2. Use of a biological material associated with the protein of claim 1 for modulating plant high light response, said biological material being any one of the following B1) to B5):

b1 A nucleic acid molecule encoding the protein of claim 1;

b2 An expression cassette comprising the nucleic acid molecule of B1);

b3 A recombinant vector comprising the nucleic acid molecule of B1) or a recombinant vector comprising the expression cassette of B2);

b4 A recombinant microorganism comprising the nucleic acid molecule of B1), or a recombinant microorganism comprising the expression cassette of B2), or a recombinant microorganism comprising the recombinant vector of B3);

b5 A nucleic acid molecule which reduces the expression of the protein of claim 1.

3. The use according to claim 2, characterized in that: b1 The nucleic acid molecule is b 11) or b 12) or b 13) or b 14) as follows:

b11 A cDNA molecule or a DNA molecule of which the coding sequence is a sequence 2 in a sequence table;

b12 A cDNA molecule or a DNA molecule shown in a sequence 2 in the sequence table;

b13 A cDNA molecule or a DNA molecule which hybridizes under stringent conditions to the nucleotide sequence defined in b 11) or b 12) or b 13) and which codes for a protein according to claim 1.

4. Use according to any one of claims 1 to 3, wherein the modulation of plant high light response is such that the plant strain in which the protein expression is reduced is less tolerant to high light than the plant strain in which the protein expression is normally expressed.

5. The use according to claim 4, wherein the high light is high PAR light.

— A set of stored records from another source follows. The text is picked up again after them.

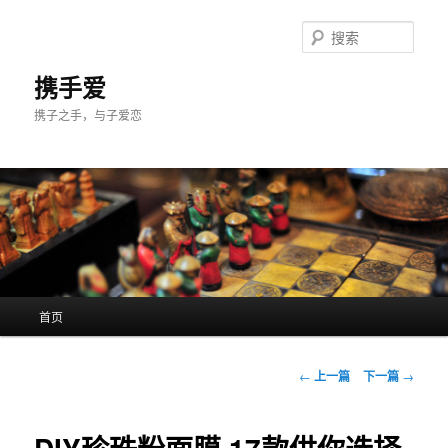
跳
至
搜
主
索
内
携手爱
容
携子之手，与子爱恋
区
域
主
首页
页
文
←
上一篇
下一篇
→
章
导
航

6. A method of growing a light-sensitive plant, comprising the step of expressing and/or silencing the expression of a protein according to claim 1 in a plant of interest, and/or the coding gene according to claim 2.

7. A method for growing a plant with high light tolerance, comprising the step of overexpressing the protein of claim 1 in a plant of interest.

8. The method according to claim 6 or 7, wherein the light sensitivity is to high PAR light; the high light resistance means high PAR resistance.

9. Use of the protein of claim 1 or the biomaterial of claim 2 or 3 in any of the following:

1) Preparing a product for cultivating plants with high light tolerance;

2) Cultivating plants with strong high light tolerance;

3) Preparing a product for cultivating plants with high light tolerance;

4) Cultivating plants with weak high light tolerance;

5) Preparing a product for cultivating plants with increased chlorophyll content;

6) Cultivating a plant having an increased chlorophyll content;

7) Preparing a product for cultivating plants with increased photosynthetic capacity;

8) Cultivating plants with increased photosynthetic capacity;

9) Preparing a product for cultivating plants with increased pest resistance;

10 Plants with increased resistance to pests are grown.